2.11. Statistical Analysis
Each data point represents the mean ± SD from at least three independent experiments. Statistical comparisons among groups were conducted by one-way analysis of variance (ANOVA) followed by Tukey's post hoc test. A value of P less than 0.05 was regarded as statistically significant in all experiments.
3. Results
3.1. Attenuation of UVB-Induced Cytotoxicity by Ethylacetate Fraction of SF Ethanol Extract in HaCaT Cells
To assess the protective effect of ethylacetate fraction of SF ethanol extract (SFE-EtOAc) on the UVB-induced cytotoxicity, relative cell viability was determined by MTT dye reduction assay. The UVB irradiation (60 mJ/cm2) alone decreased the cell viability in HaCaT human keratinocytes when compared with the vehicle-treated control group (1% DMSO), which was significantly restored by pretreatment with SFE-EtOAc in a concentration-dependent manner (30 μg/mL and 100 μg/mL) (Figure 1). Under the same experimental condition, we confirmed that vehicle alone did not cause any significant alterations in the cell viability. SFE-EtOAc substantially ameliorated UVB-induced cytotoxicity without exhibiting apparent self-toxicity when treated alone (Figure 1). This result provides cytoprotective potential of SFE-EtOAc against UVB irradiation-induced cellular damage and death.

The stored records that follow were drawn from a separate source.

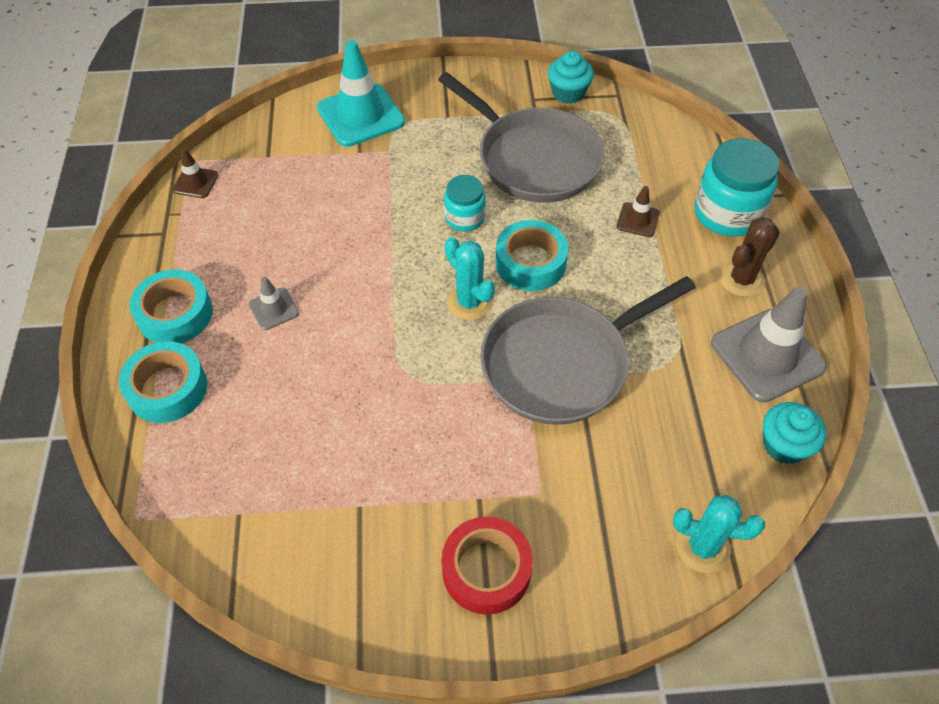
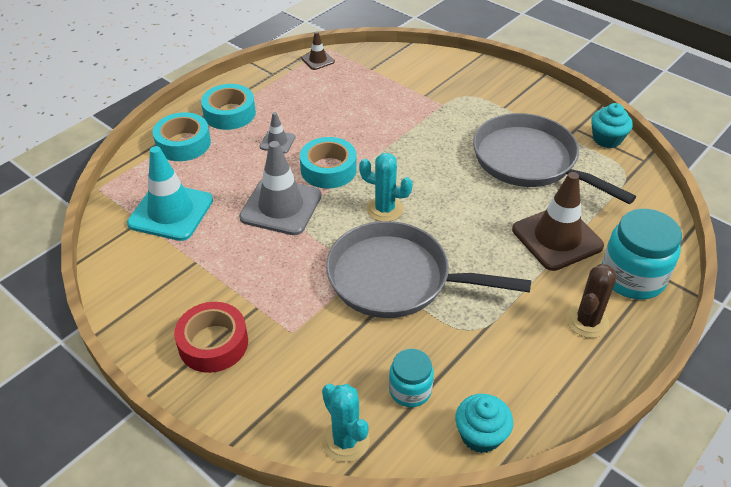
camera: 45 degrees right, 10 degrees down
(361, 115) = (450, 77): turquoise traffic cone -> turquoise traffic cone (171, 212)
(465, 218) = (441, 165): turquoise jar -> turquoise jar (410, 390)
(469, 302) = (384, 209): turquoise cactus -> turquoise cactus turned 75 degrees counterclockwise
(530, 263) = (450, 214): turquoise tape -> turquoise tape (328, 169)
(533, 159) = (530, 161): grey pan -> grey pan turned 135 degrees clockwise
(638, 220) = (557, 238): brown traffic cone -> brown traffic cone, size x2.06
(741, 279) = (587, 321): brown cactus -> brown cactus turned 60 degrees counterclockwise
(767, 355) = (543, 377): grey traffic cone -> grey traffic cone (281, 206)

3.2. Inhibitory Effect of SFE-EtOAc on UVB-Induced Expression of COX-2 and TNF-α and Production of PGE2 in HaCaT Cells
To analyze whether SFE-EtOAc could inhibit UVB-induced pro-inflammatory damages in HaCaT cells, the protein expression of COX-2 and TNF-α and subsequent production of PGE2 were measured by western blot analysis and ELISA, respectively. The maximal induction time point for the protein expression of COX-2 and TNF-α by UVB irradiation (60 mJ/cm2) was determined by kinetic profiles of western blot analysis. Single UVB exposure markedly enhanced protein levels of COX-2 and TNF-α (Figure 2(a)) and increased PGE2 levels released into the media (Figure 2(b)) at 24 h, which were effectively suppressed by increasing concentrations of SFE-EtOAc pretreatment (30 μg/mL and 100 μg/mL). At 100 μg/mL of SFE-EtOAc, the COX-2 and TNF-α expression (Figure 2(a)) and PGE2 production (Figure 2(b)) were almost abolished to vehicle-treated control levels. These results suggest a strong anti-inflammatory potential of SFE-EtOAc against UVB irradiation.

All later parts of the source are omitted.